Records shown Block Start
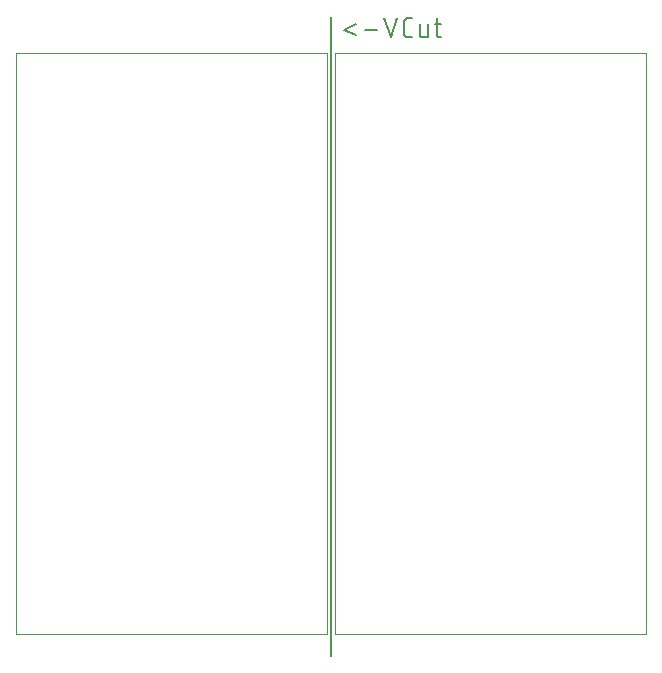
<source format=gbo>
G75*
%MOIN*%
%OFA0B0*%
%FSLAX25Y25*%
%IPPOS*%
%LPD*%
%AMOC8*
5,1,8,0,0,1.08239X$1,22.5*
%
%ADD10C,0.00000*%
%ADD11C,0.00600*%
D10*
X0001300Y0008800D02*
X0001300Y0202261D01*
X0105001Y0202261D01*
X0105001Y0008800D01*
X0001300Y0008800D01*
X0107800Y0008800D02*
X0107800Y0202261D01*
X0211501Y0202261D01*
X0211501Y0008800D01*
X0107800Y0008800D01*
D11*
X0106300Y0001300D02*
X0106300Y0214300D01*
X0110600Y0210089D02*
X0114867Y0208311D01*
X0117575Y0210089D02*
X0121841Y0210089D01*
X0124139Y0214000D02*
X0126272Y0207600D01*
X0128406Y0214000D01*
X0130633Y0212578D02*
X0130633Y0209022D01*
X0130635Y0208948D01*
X0130641Y0208873D01*
X0130651Y0208800D01*
X0130664Y0208726D01*
X0130681Y0208654D01*
X0130703Y0208583D01*
X0130727Y0208512D01*
X0130756Y0208444D01*
X0130788Y0208376D01*
X0130824Y0208311D01*
X0130862Y0208248D01*
X0130905Y0208186D01*
X0130950Y0208127D01*
X0130998Y0208070D01*
X0131049Y0208016D01*
X0131103Y0207965D01*
X0131160Y0207917D01*
X0131219Y0207872D01*
X0131281Y0207829D01*
X0131344Y0207791D01*
X0131409Y0207755D01*
X0131477Y0207723D01*
X0131545Y0207694D01*
X0131616Y0207670D01*
X0131687Y0207648D01*
X0131759Y0207631D01*
X0131833Y0207618D01*
X0131906Y0207608D01*
X0131981Y0207602D01*
X0132055Y0207600D01*
X0133477Y0207600D01*
X0135927Y0208667D02*
X0135927Y0211867D01*
X0133477Y0214000D02*
X0132055Y0214000D01*
X0131981Y0213998D01*
X0131906Y0213992D01*
X0131833Y0213982D01*
X0131759Y0213969D01*
X0131687Y0213952D01*
X0131616Y0213930D01*
X0131545Y0213906D01*
X0131477Y0213877D01*
X0131409Y0213845D01*
X0131344Y0213809D01*
X0131281Y0213771D01*
X0131219Y0213728D01*
X0131160Y0213683D01*
X0131103Y0213635D01*
X0131049Y0213584D01*
X0130998Y0213529D01*
X0130950Y0213473D01*
X0130905Y0213414D01*
X0130862Y0213352D01*
X0130824Y0213289D01*
X0130788Y0213224D01*
X0130756Y0213156D01*
X0130727Y0213088D01*
X0130703Y0213017D01*
X0130681Y0212946D01*
X0130664Y0212874D01*
X0130651Y0212800D01*
X0130641Y0212727D01*
X0130635Y0212652D01*
X0130633Y0212578D01*
X0135927Y0208667D02*
X0135929Y0208603D01*
X0135935Y0208538D01*
X0135944Y0208475D01*
X0135958Y0208412D01*
X0135975Y0208350D01*
X0135996Y0208289D01*
X0136021Y0208229D01*
X0136049Y0208171D01*
X0136081Y0208115D01*
X0136116Y0208061D01*
X0136154Y0208009D01*
X0136195Y0207959D01*
X0136240Y0207913D01*
X0136286Y0207868D01*
X0136336Y0207827D01*
X0136388Y0207789D01*
X0136442Y0207754D01*
X0136498Y0207722D01*
X0136556Y0207694D01*
X0136616Y0207669D01*
X0136677Y0207648D01*
X0136739Y0207631D01*
X0136802Y0207617D01*
X0136865Y0207608D01*
X0136930Y0207602D01*
X0136994Y0207600D01*
X0138772Y0207600D01*
X0138772Y0211867D01*
X0140955Y0211867D02*
X0143088Y0211867D01*
X0141666Y0214000D02*
X0141666Y0208667D01*
X0141668Y0208603D01*
X0141674Y0208538D01*
X0141683Y0208475D01*
X0141697Y0208412D01*
X0141714Y0208350D01*
X0141735Y0208289D01*
X0141760Y0208229D01*
X0141788Y0208171D01*
X0141820Y0208115D01*
X0141855Y0208061D01*
X0141893Y0208009D01*
X0141934Y0207959D01*
X0141979Y0207913D01*
X0142025Y0207868D01*
X0142075Y0207827D01*
X0142127Y0207789D01*
X0142181Y0207754D01*
X0142237Y0207722D01*
X0142295Y0207694D01*
X0142355Y0207669D01*
X0142416Y0207648D01*
X0142478Y0207631D01*
X0142541Y0207617D01*
X0142604Y0207608D01*
X0142669Y0207602D01*
X0142733Y0207600D01*
X0143088Y0207600D01*
X0114867Y0211867D02*
X0110600Y0210089D01*
M02*

</source>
Records shown Block End
• **Aim of the task**: Copy out the material above exactly; the images stay out.

• **Task solution**:
<source format=gbo>
G75*
%MOIN*%
%OFA0B0*%
%FSLAX25Y25*%
%IPPOS*%
%LPD*%
%AMOC8*
5,1,8,0,0,1.08239X$1,22.5*
%
%ADD10C,0.00000*%
%ADD11C,0.00600*%
D10*
X0001300Y0008800D02*
X0001300Y0202261D01*
X0105001Y0202261D01*
X0105001Y0008800D01*
X0001300Y0008800D01*
X0107800Y0008800D02*
X0107800Y0202261D01*
X0211501Y0202261D01*
X0211501Y0008800D01*
X0107800Y0008800D01*
D11*
X0106300Y0001300D02*
X0106300Y0214300D01*
X0110600Y0210089D02*
X0114867Y0208311D01*
X0117575Y0210089D02*
X0121841Y0210089D01*
X0124139Y0214000D02*
X0126272Y0207600D01*
X0128406Y0214000D01*
X0130633Y0212578D02*
X0130633Y0209022D01*
X0130635Y0208948D01*
X0130641Y0208873D01*
X0130651Y0208800D01*
X0130664Y0208726D01*
X0130681Y0208654D01*
X0130703Y0208583D01*
X0130727Y0208512D01*
X0130756Y0208444D01*
X0130788Y0208376D01*
X0130824Y0208311D01*
X0130862Y0208248D01*
X0130905Y0208186D01*
X0130950Y0208127D01*
X0130998Y0208070D01*
X0131049Y0208016D01*
X0131103Y0207965D01*
X0131160Y0207917D01*
X0131219Y0207872D01*
X0131281Y0207829D01*
X0131344Y0207791D01*
X0131409Y0207755D01*
X0131477Y0207723D01*
X0131545Y0207694D01*
X0131616Y0207670D01*
X0131687Y0207648D01*
X0131759Y0207631D01*
X0131833Y0207618D01*
X0131906Y0207608D01*
X0131981Y0207602D01*
X0132055Y0207600D01*
X0133477Y0207600D01*
X0135927Y0208667D02*
X0135927Y0211867D01*
X0133477Y0214000D02*
X0132055Y0214000D01*
X0131981Y0213998D01*
X0131906Y0213992D01*
X0131833Y0213982D01*
X0131759Y0213969D01*
X0131687Y0213952D01*
X0131616Y0213930D01*
X0131545Y0213906D01*
X0131477Y0213877D01*
X0131409Y0213845D01*
X0131344Y0213809D01*
X0131281Y0213771D01*
X0131219Y0213728D01*
X0131160Y0213683D01*
X0131103Y0213635D01*
X0131049Y0213584D01*
X0130998Y0213529D01*
X0130950Y0213473D01*
X0130905Y0213414D01*
X0130862Y0213352D01*
X0130824Y0213289D01*
X0130788Y0213224D01*
X0130756Y0213156D01*
X0130727Y0213088D01*
X0130703Y0213017D01*
X0130681Y0212946D01*
X0130664Y0212874D01*
X0130651Y0212800D01*
X0130641Y0212727D01*
X0130635Y0212652D01*
X0130633Y0212578D01*
X0135927Y0208667D02*
X0135929Y0208603D01*
X0135935Y0208538D01*
X0135944Y0208475D01*
X0135958Y0208412D01*
X0135975Y0208350D01*
X0135996Y0208289D01*
X0136021Y0208229D01*
X0136049Y0208171D01*
X0136081Y0208115D01*
X0136116Y0208061D01*
X0136154Y0208009D01*
X0136195Y0207959D01*
X0136240Y0207913D01*
X0136286Y0207868D01*
X0136336Y0207827D01*
X0136388Y0207789D01*
X0136442Y0207754D01*
X0136498Y0207722D01*
X0136556Y0207694D01*
X0136616Y0207669D01*
X0136677Y0207648D01*
X0136739Y0207631D01*
X0136802Y0207617D01*
X0136865Y0207608D01*
X0136930Y0207602D01*
X0136994Y0207600D01*
X0138772Y0207600D01*
X0138772Y0211867D01*
X0140955Y0211867D02*
X0143088Y0211867D01*
X0141666Y0214000D02*
X0141666Y0208667D01*
X0141668Y0208603D01*
X0141674Y0208538D01*
X0141683Y0208475D01*
X0141697Y0208412D01*
X0141714Y0208350D01*
X0141735Y0208289D01*
X0141760Y0208229D01*
X0141788Y0208171D01*
X0141820Y0208115D01*
X0141855Y0208061D01*
X0141893Y0208009D01*
X0141934Y0207959D01*
X0141979Y0207913D01*
X0142025Y0207868D01*
X0142075Y0207827D01*
X0142127Y0207789D01*
X0142181Y0207754D01*
X0142237Y0207722D01*
X0142295Y0207694D01*
X0142355Y0207669D01*
X0142416Y0207648D01*
X0142478Y0207631D01*
X0142541Y0207617D01*
X0142604Y0207608D01*
X0142669Y0207602D01*
X0142733Y0207600D01*
X0143088Y0207600D01*
X0114867Y0211867D02*
X0110600Y0210089D01*
M02*

</source>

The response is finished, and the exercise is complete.